Q: Is Blitz working on any new 3D projects at the moment?

Andrew Oliver: Hopefully it will all start kicking off now. We have agreed a very big 3D deal which is very good for us. There are some people out there who really want to push 3D but I think when it comes to more general publishers CES and the Avatar film will have turned a lot of heads.

Q: What feedback did you get from consumers who have played Invincible Tiger in 3D?

Andrew Oliver: If you go on advocate sites for 3D there's lots of people saying it's really cool. But we don';t know how many people or what percentage were actually playing it in 3D. All we know is there's some very vocal consumers who spread the word that it looks very cool when you see it properly in 3D. I still wonder whether we should have put an Anaglyph mode in there so consumers could see it with coloured glasses. There were complaints about headaches but I think that's a bit naive. It's very difficult to say.

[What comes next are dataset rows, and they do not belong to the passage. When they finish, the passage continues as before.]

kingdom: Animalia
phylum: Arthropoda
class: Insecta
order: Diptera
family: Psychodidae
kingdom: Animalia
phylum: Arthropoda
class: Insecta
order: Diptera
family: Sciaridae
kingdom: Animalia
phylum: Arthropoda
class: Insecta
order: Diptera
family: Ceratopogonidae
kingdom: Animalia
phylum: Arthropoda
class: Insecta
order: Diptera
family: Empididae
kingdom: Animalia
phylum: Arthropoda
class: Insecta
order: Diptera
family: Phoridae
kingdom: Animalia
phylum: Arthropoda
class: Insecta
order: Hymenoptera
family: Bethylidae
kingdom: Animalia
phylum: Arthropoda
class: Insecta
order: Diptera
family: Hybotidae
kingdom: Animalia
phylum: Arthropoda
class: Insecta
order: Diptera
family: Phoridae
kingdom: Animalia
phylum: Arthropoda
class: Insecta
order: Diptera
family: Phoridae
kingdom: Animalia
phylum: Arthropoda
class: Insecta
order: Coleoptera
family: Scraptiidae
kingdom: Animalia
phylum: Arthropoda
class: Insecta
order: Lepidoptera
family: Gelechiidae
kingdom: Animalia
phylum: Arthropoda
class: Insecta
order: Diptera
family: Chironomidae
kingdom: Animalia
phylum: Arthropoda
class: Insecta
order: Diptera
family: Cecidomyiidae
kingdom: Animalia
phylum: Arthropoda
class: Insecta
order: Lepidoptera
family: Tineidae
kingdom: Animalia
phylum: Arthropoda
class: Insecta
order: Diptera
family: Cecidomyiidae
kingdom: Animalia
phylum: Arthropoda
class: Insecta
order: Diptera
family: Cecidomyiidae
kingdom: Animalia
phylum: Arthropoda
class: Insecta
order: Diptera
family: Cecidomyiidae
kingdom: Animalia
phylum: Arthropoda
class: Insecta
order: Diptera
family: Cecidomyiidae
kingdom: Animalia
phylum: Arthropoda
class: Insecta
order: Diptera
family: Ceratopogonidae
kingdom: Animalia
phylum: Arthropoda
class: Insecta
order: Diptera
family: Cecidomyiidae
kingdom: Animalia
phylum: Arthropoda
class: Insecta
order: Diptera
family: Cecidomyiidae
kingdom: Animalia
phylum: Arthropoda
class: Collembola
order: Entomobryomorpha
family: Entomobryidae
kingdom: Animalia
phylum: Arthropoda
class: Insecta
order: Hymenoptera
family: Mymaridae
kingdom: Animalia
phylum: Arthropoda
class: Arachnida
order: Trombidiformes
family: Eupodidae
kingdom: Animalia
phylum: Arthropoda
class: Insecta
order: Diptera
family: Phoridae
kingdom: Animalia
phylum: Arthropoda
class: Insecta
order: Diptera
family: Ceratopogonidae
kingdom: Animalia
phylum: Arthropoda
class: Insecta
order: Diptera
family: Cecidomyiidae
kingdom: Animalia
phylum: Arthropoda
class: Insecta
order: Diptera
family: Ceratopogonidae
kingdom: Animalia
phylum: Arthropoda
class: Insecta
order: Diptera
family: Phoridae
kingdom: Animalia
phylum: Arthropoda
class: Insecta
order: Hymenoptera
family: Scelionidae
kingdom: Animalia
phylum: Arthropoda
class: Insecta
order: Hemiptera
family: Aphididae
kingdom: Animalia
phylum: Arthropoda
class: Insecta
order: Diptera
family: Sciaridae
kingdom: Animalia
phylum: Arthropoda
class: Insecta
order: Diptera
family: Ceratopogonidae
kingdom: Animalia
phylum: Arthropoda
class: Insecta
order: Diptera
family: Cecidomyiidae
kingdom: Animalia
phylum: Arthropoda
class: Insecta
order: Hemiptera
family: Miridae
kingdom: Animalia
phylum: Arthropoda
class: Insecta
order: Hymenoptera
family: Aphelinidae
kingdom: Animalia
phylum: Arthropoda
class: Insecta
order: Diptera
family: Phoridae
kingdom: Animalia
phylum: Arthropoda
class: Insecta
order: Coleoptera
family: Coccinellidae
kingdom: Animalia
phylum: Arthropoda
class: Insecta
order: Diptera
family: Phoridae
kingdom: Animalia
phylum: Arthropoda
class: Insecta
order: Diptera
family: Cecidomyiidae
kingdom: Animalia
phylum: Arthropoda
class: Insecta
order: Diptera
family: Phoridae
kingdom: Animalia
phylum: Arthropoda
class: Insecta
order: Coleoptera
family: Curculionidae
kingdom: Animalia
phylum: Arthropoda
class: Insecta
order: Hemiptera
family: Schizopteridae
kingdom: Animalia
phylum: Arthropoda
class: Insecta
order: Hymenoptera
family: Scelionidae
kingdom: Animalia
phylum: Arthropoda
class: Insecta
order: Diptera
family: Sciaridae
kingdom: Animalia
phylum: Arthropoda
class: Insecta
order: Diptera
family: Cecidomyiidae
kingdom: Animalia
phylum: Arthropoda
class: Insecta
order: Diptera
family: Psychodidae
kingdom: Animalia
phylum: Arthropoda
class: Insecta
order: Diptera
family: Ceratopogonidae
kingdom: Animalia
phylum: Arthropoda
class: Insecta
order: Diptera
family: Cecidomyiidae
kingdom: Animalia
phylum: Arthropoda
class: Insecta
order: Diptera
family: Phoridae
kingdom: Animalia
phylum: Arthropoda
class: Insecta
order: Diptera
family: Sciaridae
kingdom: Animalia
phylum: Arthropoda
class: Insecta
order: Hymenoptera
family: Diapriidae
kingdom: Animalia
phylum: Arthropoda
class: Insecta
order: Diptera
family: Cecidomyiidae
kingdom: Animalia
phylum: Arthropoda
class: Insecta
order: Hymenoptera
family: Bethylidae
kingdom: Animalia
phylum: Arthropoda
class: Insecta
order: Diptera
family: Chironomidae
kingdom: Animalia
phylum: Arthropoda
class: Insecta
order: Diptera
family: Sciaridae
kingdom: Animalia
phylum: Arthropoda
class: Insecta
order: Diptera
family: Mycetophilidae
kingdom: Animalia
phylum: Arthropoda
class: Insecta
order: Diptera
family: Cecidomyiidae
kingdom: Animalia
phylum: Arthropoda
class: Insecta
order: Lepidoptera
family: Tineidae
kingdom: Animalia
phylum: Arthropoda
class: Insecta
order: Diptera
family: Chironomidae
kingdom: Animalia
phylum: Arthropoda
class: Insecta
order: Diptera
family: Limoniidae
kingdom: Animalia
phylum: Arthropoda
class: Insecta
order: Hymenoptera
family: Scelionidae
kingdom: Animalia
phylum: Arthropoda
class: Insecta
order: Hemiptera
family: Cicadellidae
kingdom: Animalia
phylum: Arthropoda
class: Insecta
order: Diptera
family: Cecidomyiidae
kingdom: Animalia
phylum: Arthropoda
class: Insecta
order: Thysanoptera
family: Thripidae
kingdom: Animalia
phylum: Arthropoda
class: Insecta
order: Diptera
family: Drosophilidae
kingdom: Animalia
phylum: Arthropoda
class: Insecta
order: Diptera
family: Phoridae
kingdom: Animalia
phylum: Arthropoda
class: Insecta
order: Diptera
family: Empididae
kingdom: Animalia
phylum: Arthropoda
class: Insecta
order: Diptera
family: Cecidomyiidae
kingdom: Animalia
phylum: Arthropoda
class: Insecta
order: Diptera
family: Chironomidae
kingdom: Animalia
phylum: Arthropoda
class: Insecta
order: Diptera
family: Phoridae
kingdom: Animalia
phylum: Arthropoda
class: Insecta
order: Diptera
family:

Q: What did you think the Ubisoft's Avatar game in 3D?

Andrew Oliver: It's very impressive that Ubisoft can render a jungle in 3D and that obviously looks really cool, but it suffered in frame rate. You really have to do things in 60 frames per second to get a 3D illusion. Because it's all about your brain seeing a left and right image and creating a 3D world, but the moment you drop frame rate to 30 or 20 it really ruins the illusions quite badly. While it's impressive, and I don't want to knock their assets, the frame rate dropped so badly but the illusion isn't quite there. It's impressive the sense of depth in the jungle, and I think it was a great achievement to create a proper boxed product. With Invincible Tiger the illusion works really well and is silky smooth. You want the best of both worlds really which is what Sony has managed to do. When you look at Gran Turismo, the full game in 3D, it's all coming together.

Andrew Oliver is chief technical officer of Blitz Games. Interview by Matt Martin.